Sunday, February 12, 2012

One Thousand Gifts Together as Sistah's in CHRIST :)

  Greetings ladies! 


   I've been meaning to start a blog for weeks regarding the well known book "One Thousand Gifts" by Ann Voskamp - so here finally is!  My thoughts for this blog are to read a chapter a week on our own, since a lot of us are through out the country and then discuss what we learned and enjoyed about that chapter on the blog by commenting on the post that I plan to do weekly. I will write a post every Monday starting Monday the 20th discussing my thoughts on it and then inviting each of you to join in on the conversation and to share your thoughts,questions,comments,ect as well.  

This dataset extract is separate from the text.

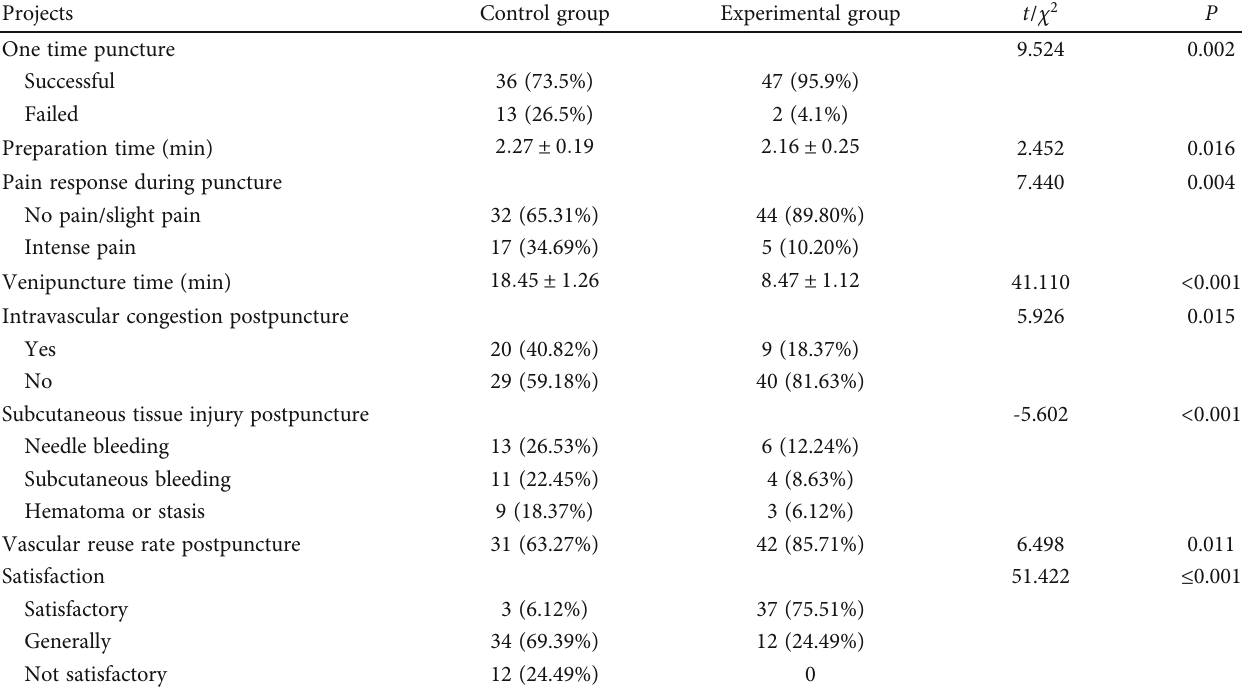
Table 4: Comparison of related indexes of puncture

  So the plan is to read a chapter a week and discussing it on here weekly, starting:
   February 20th   ~  Chapter 1
   February 27th   ~  Chapter 2
   March       5th   ~  Chapter 3
   March     12th   ~  Chapter 4
   March     19th   ~  Chapter 5
   March     26th   ~  Chapter 6
   April       2nd    ~  Chapter 7
   April        9th    ~  Chapter 8
   April       16th   ~  Chapter 9
   April       23rd   ~ Chapter 10
   April       30th   ~ Chapter 11


   I hope each of you will join me on this journey of reading this book and learning and growing together as sisters in Christ's. And also, being open to new ways of GROWING in thankfulness and gratefulness of ALL the things that God has already done for us and will continue to do! And I KNOW He'll use this for great things and to teach us to be More Like Him Everyday!